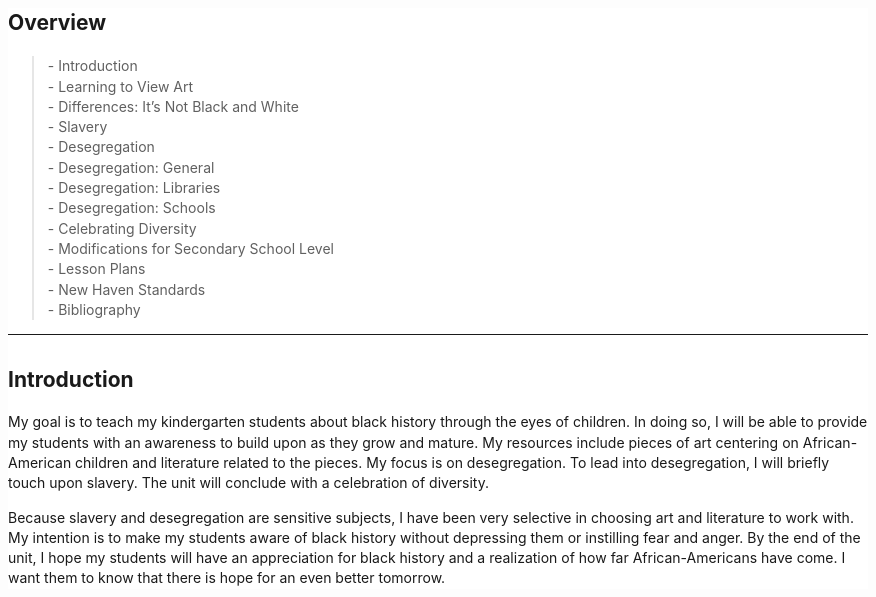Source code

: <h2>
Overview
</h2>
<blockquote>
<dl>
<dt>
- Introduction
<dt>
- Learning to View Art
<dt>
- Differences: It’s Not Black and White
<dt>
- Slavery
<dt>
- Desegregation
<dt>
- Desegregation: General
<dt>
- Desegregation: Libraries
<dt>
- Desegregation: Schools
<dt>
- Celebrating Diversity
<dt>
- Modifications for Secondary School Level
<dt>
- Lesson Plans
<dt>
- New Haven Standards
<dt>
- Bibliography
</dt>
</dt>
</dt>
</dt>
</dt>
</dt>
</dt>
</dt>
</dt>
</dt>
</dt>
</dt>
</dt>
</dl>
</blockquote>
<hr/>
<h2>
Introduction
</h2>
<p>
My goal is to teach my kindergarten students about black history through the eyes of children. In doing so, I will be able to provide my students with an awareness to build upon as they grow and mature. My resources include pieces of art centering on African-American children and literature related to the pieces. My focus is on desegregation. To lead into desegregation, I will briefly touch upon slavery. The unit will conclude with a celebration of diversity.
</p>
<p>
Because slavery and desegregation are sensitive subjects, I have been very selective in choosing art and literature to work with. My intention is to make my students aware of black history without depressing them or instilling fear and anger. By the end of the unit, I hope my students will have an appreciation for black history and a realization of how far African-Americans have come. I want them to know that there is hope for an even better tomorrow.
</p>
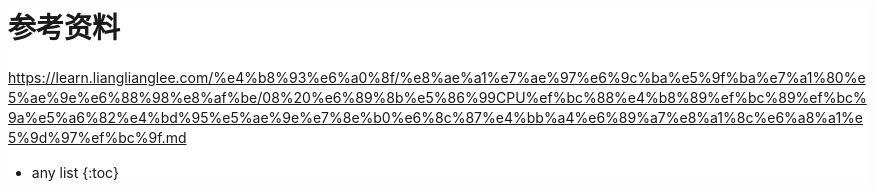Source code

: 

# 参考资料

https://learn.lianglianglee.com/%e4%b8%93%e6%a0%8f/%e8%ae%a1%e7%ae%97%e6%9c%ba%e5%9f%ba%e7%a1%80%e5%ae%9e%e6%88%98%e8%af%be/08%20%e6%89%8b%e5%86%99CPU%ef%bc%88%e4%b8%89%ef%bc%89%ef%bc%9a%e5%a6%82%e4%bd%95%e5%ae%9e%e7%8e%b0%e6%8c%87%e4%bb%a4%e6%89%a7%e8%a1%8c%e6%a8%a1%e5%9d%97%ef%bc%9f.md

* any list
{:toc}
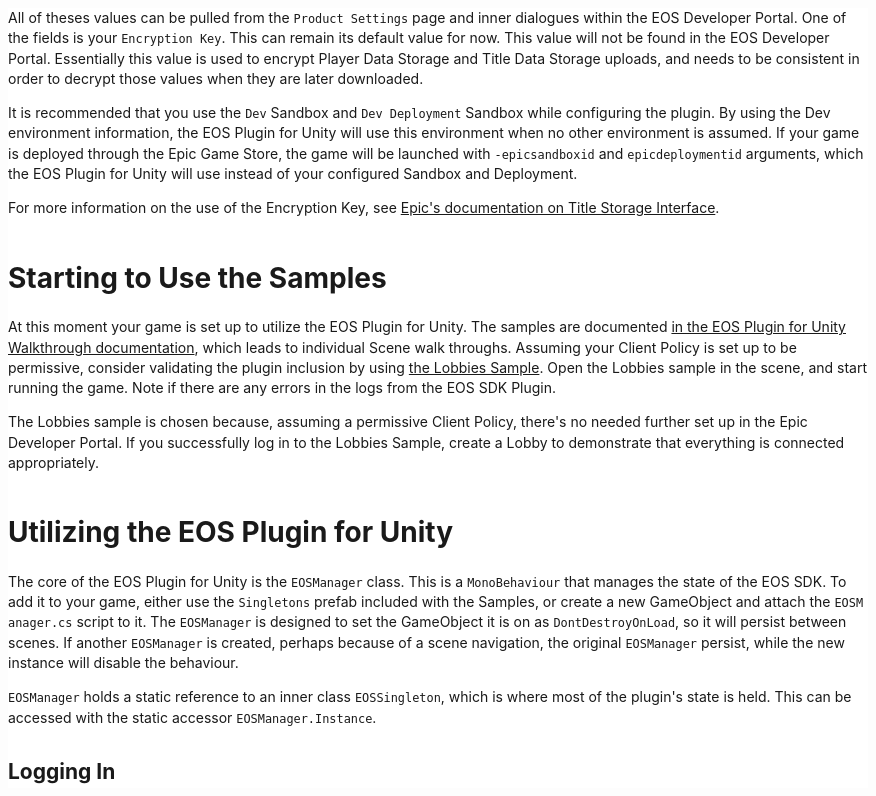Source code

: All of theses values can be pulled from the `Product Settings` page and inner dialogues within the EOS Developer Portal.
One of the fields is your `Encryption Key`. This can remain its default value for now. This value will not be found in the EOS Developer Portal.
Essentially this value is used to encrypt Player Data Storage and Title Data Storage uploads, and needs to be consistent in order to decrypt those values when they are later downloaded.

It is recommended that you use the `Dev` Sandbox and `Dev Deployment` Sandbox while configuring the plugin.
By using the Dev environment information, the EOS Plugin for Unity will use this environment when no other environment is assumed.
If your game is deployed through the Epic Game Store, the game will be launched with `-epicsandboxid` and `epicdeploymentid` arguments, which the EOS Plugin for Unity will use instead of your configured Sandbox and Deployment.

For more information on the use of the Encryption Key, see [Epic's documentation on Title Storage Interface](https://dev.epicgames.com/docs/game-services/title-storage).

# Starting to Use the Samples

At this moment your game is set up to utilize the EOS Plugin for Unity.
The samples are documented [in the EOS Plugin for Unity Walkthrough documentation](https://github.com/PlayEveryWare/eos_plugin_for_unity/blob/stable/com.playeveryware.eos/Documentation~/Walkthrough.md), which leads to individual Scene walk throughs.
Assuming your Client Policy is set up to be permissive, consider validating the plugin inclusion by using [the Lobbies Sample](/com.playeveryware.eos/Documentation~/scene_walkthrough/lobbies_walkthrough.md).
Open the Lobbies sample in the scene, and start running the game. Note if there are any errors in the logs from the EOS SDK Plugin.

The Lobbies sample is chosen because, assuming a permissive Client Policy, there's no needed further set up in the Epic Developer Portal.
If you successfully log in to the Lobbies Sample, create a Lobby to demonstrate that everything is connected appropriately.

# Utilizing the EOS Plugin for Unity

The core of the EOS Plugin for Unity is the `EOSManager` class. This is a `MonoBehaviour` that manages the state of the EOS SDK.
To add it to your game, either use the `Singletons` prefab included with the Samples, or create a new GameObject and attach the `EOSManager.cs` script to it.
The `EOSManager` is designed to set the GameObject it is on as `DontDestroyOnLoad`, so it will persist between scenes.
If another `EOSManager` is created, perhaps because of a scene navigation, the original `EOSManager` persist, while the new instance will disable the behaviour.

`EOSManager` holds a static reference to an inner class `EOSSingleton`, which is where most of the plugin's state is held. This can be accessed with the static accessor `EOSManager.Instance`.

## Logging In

= = =

— YOUR GOAL —
Write out the source text of every entry again with "EOS Developer Portal" replaced by "EOS Dev Portal" and nothing else changed. Leave the pictures out of your answer.

— RESULT OF THIS TASK —
Source code

: <h2>
Overview
</h2>
<blockquote>
<dl>
<dt>
- Introduction
<dt>
- Learning to View Art
<dt>
- Differences: It’s Not Black and White
<dt>
- Slavery
<dt>
- Desegregation
<dt>
- Desegregation: General
<dt>
- Desegregation: Libraries
<dt>
- Desegregation: Schools
<dt>
- Celebrating Diversity
<dt>
- Modifications for Secondary School Level
<dt>
- Lesson Plans
<dt>
- New Haven Standards
<dt>
- Bibliography
</dt>
</dt>
</dt>
</dt>
</dt>
</dt>
</dt>
</dt>
</dt>
</dt>
</dt>
</dt>
</dt>
</dl>
</blockquote>
<hr/>
<h2>
Introduction
</h2>
<p>
My goal is to teach my kindergarten students about black history through the eyes of children. In doing so, I will be able to provide my students with an awareness to build upon as they grow and mature. My resources include pieces of art centering on African-American children and literature related to the pieces. My focus is on desegregation. To lead into desegregation, I will briefly touch upon slavery. The unit will conclude with a celebration of diversity.
</p>
<p>
Because slavery and desegregation are sensitive subjects, I have been very selective in choosing art and literature to work with. My intention is to make my students aware of black history without depressing them or instilling fear and anger. By the end of the unit, I hope my students will have an appreciation for black history and a realization of how far African-Americans have come. I want them to know that there is hope for an even better tomorrow.
</p>
Source code

: 

# 参考资料

https://learn.lianglianglee.com/%e4%b8%93%e6%a0%8f/%e8%ae%a1%e7%ae%97%e6%9c%ba%e5%9f%ba%e7%a1%80%e5%ae%9e%e6%88%98%e8%af%be/08%20%e6%89%8b%e5%86%99CPU%ef%bc%88%e4%b8%89%ef%bc%89%ef%bc%9a%e5%a6%82%e4%bd%95%e5%ae%9e%e7%8e%b0%e6%8c%87%e4%bb%a4%e6%89%a7%e8%a1%8c%e6%a8%a1%e5%9d%97%ef%bc%9f.md

* any list
{:toc}
Source code

: All of theses values can be pulled from the `Product Settings` page and inner dialogues within the EOS Dev Portal.
One of the fields is your `Encryption Key`. This can remain its default value for now. This value will not be found in the EOS Dev Portal.
Essentially this value is used to encrypt Player Data Storage and Title Data Storage uploads, and needs to be consistent in order to decrypt those values when they are later downloaded.

It is recommended that you use the `Dev` Sandbox and `Dev Deployment` Sandbox while configuring the plugin.
By using the Dev environment information, the EOS Plugin for Unity will use this environment when no other environment is assumed.
If your game is deployed through the Epic Game Store, the game will be launched with `-epicsandboxid` and `epicdeploymentid` arguments, which the EOS Plugin for Unity will use instead of your configured Sandbox and Deployment.

For more information on the use of the Encryption Key, see [Epic's documentation on Title Storage Interface](https://dev.epicgames.com/docs/game-services/title-storage).

# Starting to Use the Samples

At this moment your game is set up to utilize the EOS Plugin for Unity.
The samples are documented [in the EOS Plugin for Unity Walkthrough documentation](https://github.com/PlayEveryWare/eos_plugin_for_unity/blob/stable/com.playeveryware.eos/Documentation~/Walkthrough.md), which leads to individual Scene walk throughs.
Assuming your Client Policy is set up to be permissive, consider validating the plugin inclusion by using [the Lobbies Sample](/com.playeveryware.eos/Documentation~/scene_walkthrough/lobbies_walkthrough.md).
Open the Lobbies sample in the scene, and start running the game. Note if there are any errors in the logs from the EOS SDK Plugin.

The Lobbies sample is chosen because, assuming a permissive Client Policy, there's no needed further set up in the Epic Developer Portal.
If you successfully log in to the Lobbies Sample, create a Lobby to demonstrate that everything is connected appropriately.

# Utilizing the EOS Plugin for Unity

The core of the EOS Plugin for Unity is the `EOSManager` class. This is a `MonoBehaviour` that manages the state of the EOS SDK.
To add it to your game, either use the `Singletons` prefab included with the Samples, or create a new GameObject and attach the `EOSManager.cs` script to it.
The `EOSManager` is designed to set the GameObject it is on as `DontDestroyOnLoad`, so it will persist between scenes.
If another `EOSManager` is created, perhaps because of a scene navigation, the original `EOSManager` persist, while the new instance will disable the behaviour.

`EOSManager` holds a static reference to an inner class `EOSSingleton`, which is where most of the plugin's state is held. This can be accessed with the static accessor `EOSManager.Instance`.

## Logging In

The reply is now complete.